Может, правда, отдохнуть?
А потом продолжить путь.
Да и люди улыбались.
С виду добрыми казались.
Очень манит костерок.
Он за пазуху цветок.
И приблизился, присел.
Дед с прищуром поглядел,
угоститься предложил,
кружку с квасом подносил.
И старушка ворковала,
шалью плечи укрывала.
– Уморился, дорогой.
И дотронулась рукой
до груди. Его кольнуло.
Холодком опять подуло.
Кожу жжет, горит рубашка.
Вот досадная промашка!
Нет ни деда, ни старухи.
И назойливые мухи
лезут в уши, нос и рот.
Все не так, наоборот.
Не старушка, а Яга.
И скрипит ее нога.
Сизый дым глаза съедает.
Черт рогатый наступает.
Знак подал ему цветок.
Не горит уж костерок.
На плечах не шаль, а сеть.
– Недосуг мне тут сидеть!
Пусть развеется туман!
Все неправда, все обман!
Заклинание повторил.
Лунный свет освободил.
Тьму ночную осветил.
Черт дорогу уступил
и от света заслонился.
А Василий торопился.
– Сколько мне еще блуждать?
Где сокровище искать?
Вновь преграда – камень будто.
Снова морок? Скоро утро!
Чуть не плачет. А цветок
наклонился.

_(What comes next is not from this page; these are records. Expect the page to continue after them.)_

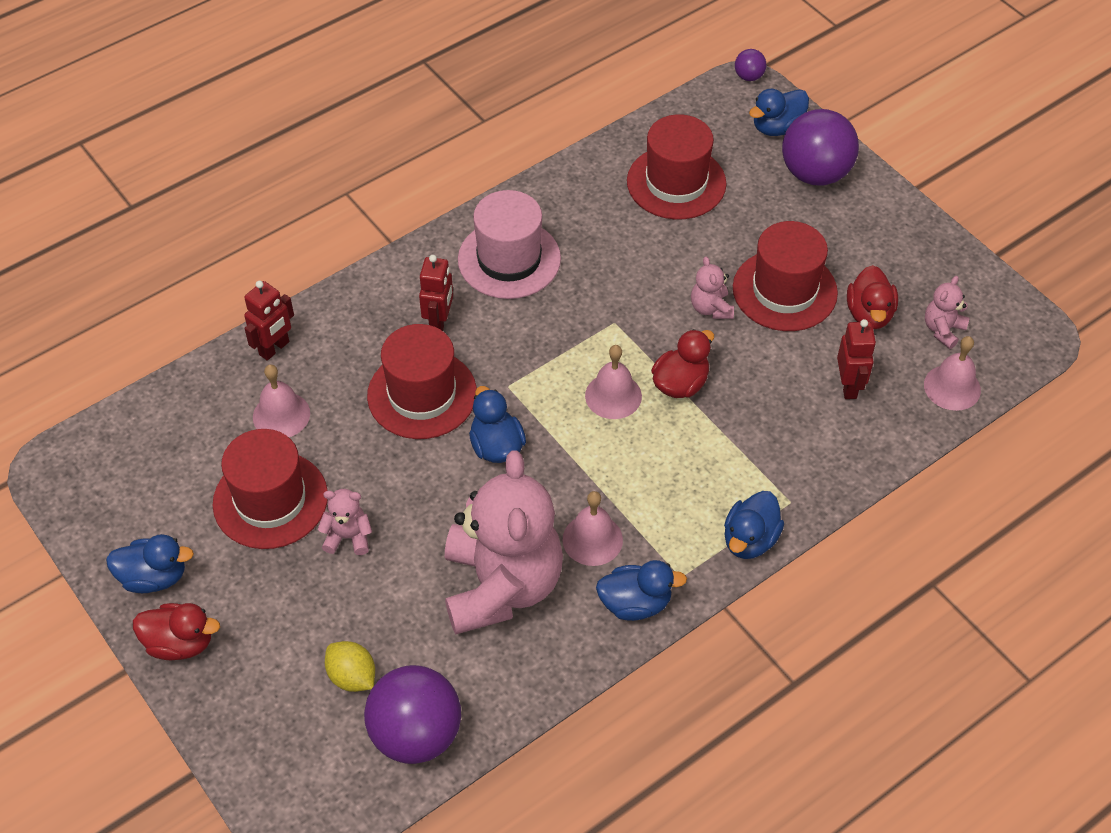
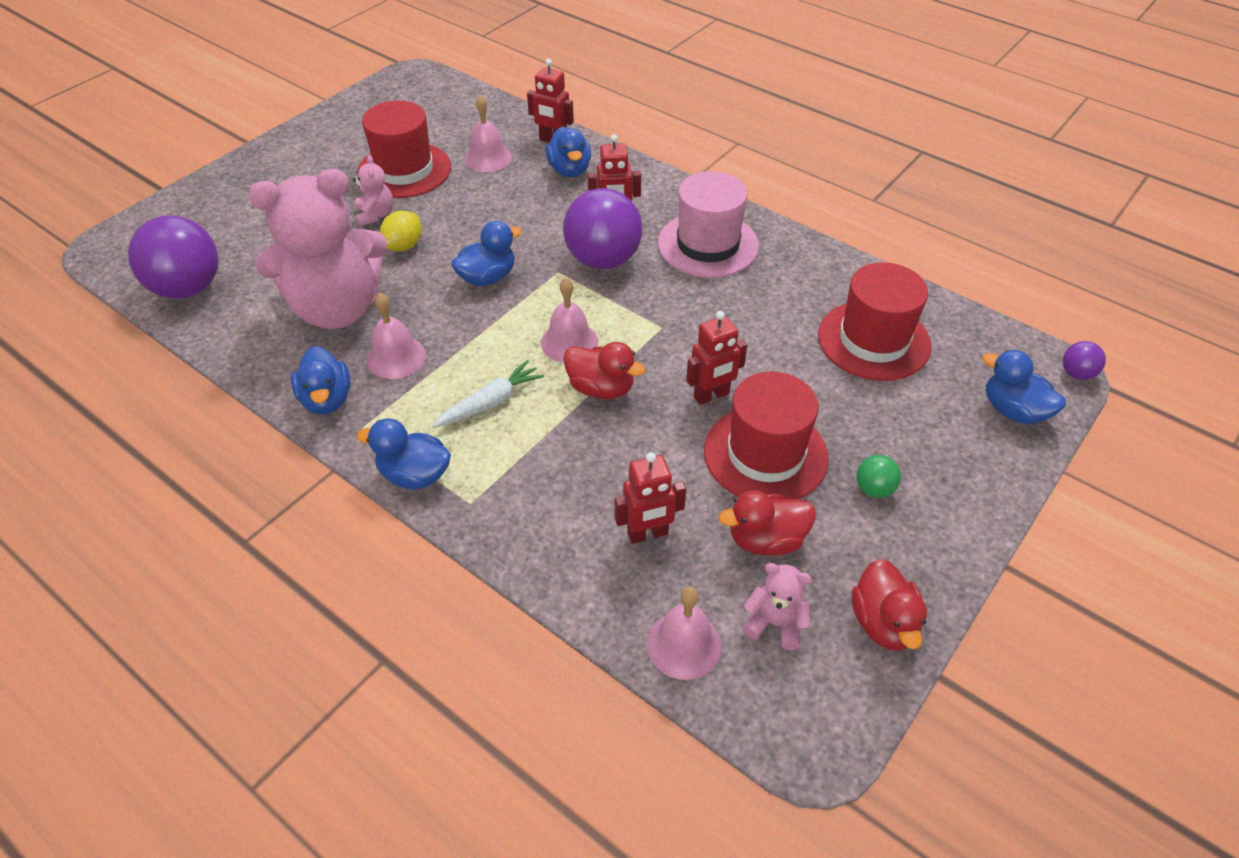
camera: 75 degrees right, 5 degrees down
blue duck [106,534,194,593] -> blue duck moved to [545,126,591,177]
red duck [133,603,220,660] -> red duck moved to [852,559,927,651]
yellow lemon [325,641,375,692] -> yellow lemon moved to [380,210,422,252]
red hat [367,324,477,439] -> none
pink teddy bear [691,256,734,319] -> red robot [686,311,747,405]
purple ball [782,109,859,185] -> purple ball moved to [563,188,642,269]
none -> white carrot [432,360,544,428]
none -> green ball [856,455,901,498]

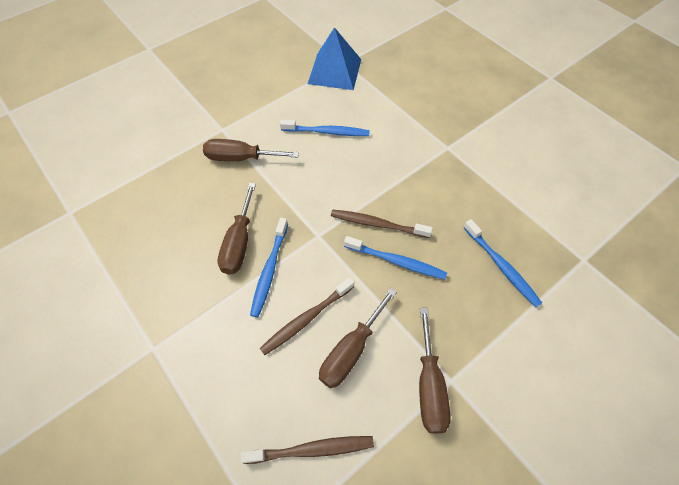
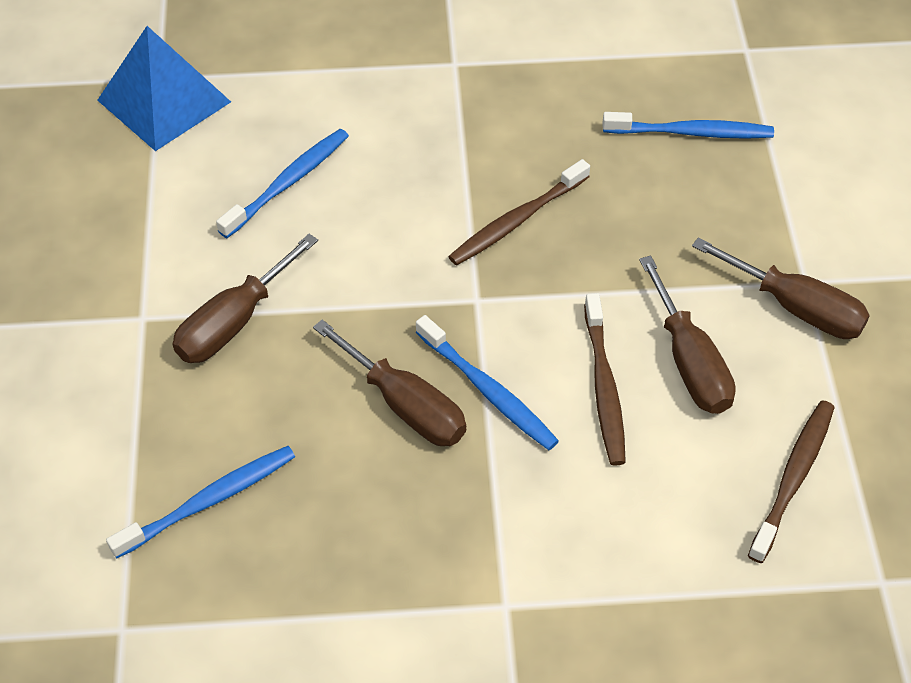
camera: 55 degrees left, 5 degrees down
blue toothbrush [344,236,447,280] -> blue toothbrush moved to [106,446,295,558]

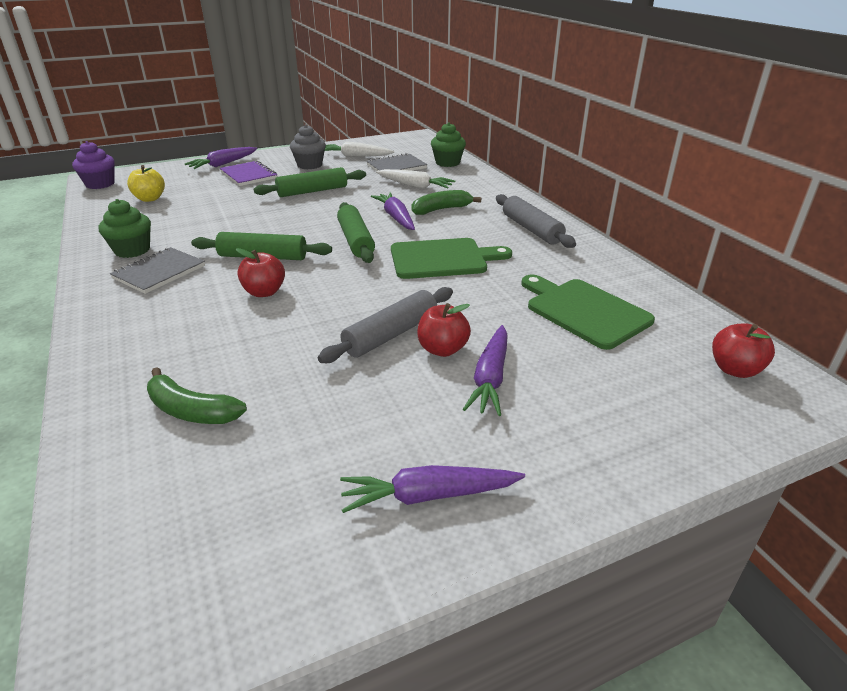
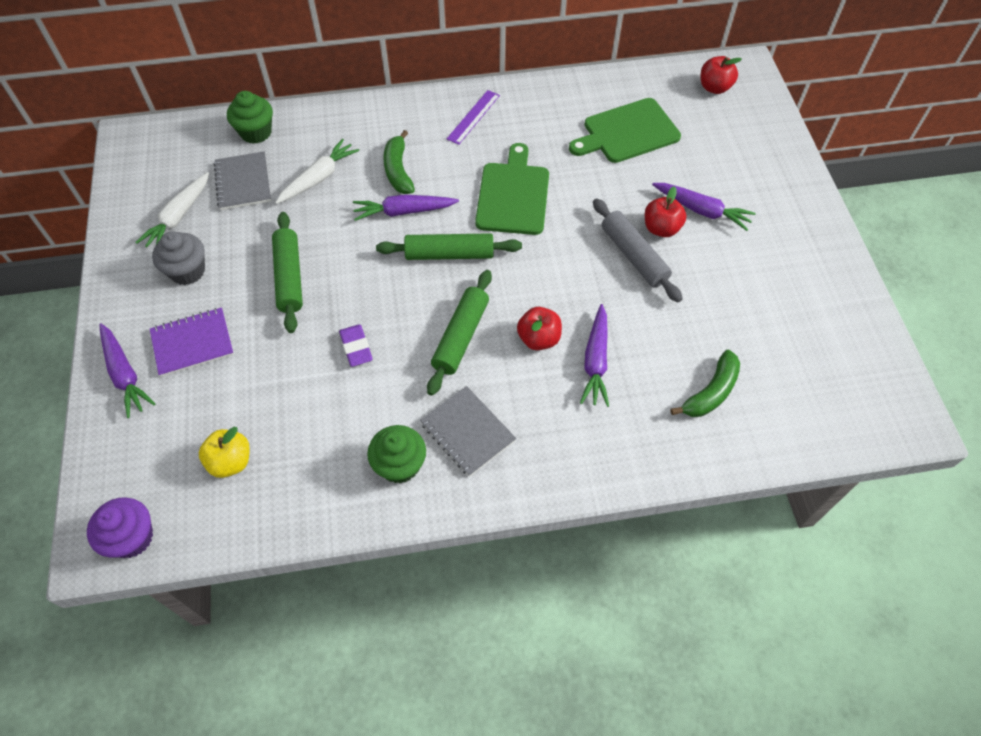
camera: 75 degrees left, 25 degrees up
purple carrot [340,465,525,513] -> purple carrot moved to [580,304,609,407]
grey rolling pin [496,194,576,248] -> purple ruler [447,90,500,145]
none -> purple eraser [339,324,373,367]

Лепесток
на валун большой упал.
Место здесь, что он искал!
Он неистово копал.
Ногти все он поломал.
Разодрал и руки в кровь.
Парнем двигала любовь.
Камень сдвинул, откатил.
Клад он все-таки добыл.
Ларчик с виду неприметный,
но тяжелый, верно, медный,
полон золота, монет.
Ну а нежный лунный свет
побледнел, зачах, опал
и с восходом погибал.
Озарило солнце лес.
И туман ночной исчез.
Вася ларчик подхватил
и вернуться поспешил.
*
Дома весть его ждала,
сердцу радость принесла.
Свадьбу то ли отложили,
то ли вовсе отменили.
И от счастья парень пьяный.
Знать, ждала его Ульяна!
Не успел от приключения
отдохнуть, пошел в имение
он к помещику, к Степану.
– В жены я прошу Ульяну!
Тот сначала удивился,
а потом и рассердился.
– У нее жених уж есть.
Не порочь ты нашу честь!
– Так и я теперь богат.
Показал Василий клад.
Призадумался отец.
– С кем идти ей под венец,
пусть сама она решит.
И от радости дрожит,
и надеждой окрыленный,
и счастливый, и влюбленный
Вася к Уле залетел.
– Все ведь так, как я хотел!
Я люблю! И я богат!
И богатство бросить рад
все к ногам твоим, Ульяна!
Только что я от Степана.
Он не против. Ты согласна?
– Ах, Василий, я несчастна.
Ты мне сердце разрываешь.
Ничего же ты не знаешь!
И руки не протянула.
И слезу она смахнула.
– Что случилось? Что такое?
– Происшествие плохое
напугало нас недавно.
– Говоришь ты как-то странно.
Будто я тебе чужой.
– Ты мне, Вася, дорогой
друг по-прежнему, и только.
Не люблю тебя нисколько.
Ты пойми, не огорчайся.
И простить уж постарайся.
Шум в ушах, и меркнет свет.
Это сон, а может, бред?
А девица объясняла:
– Я на лошади скакала.
А она и понесла.
Чуть живая я была.
Испугалась, но в тот час
мой жених меня и спас.
Он коня остановил,
под копыта угодил.
Ему здорово досталось.
И нога вся поломалась.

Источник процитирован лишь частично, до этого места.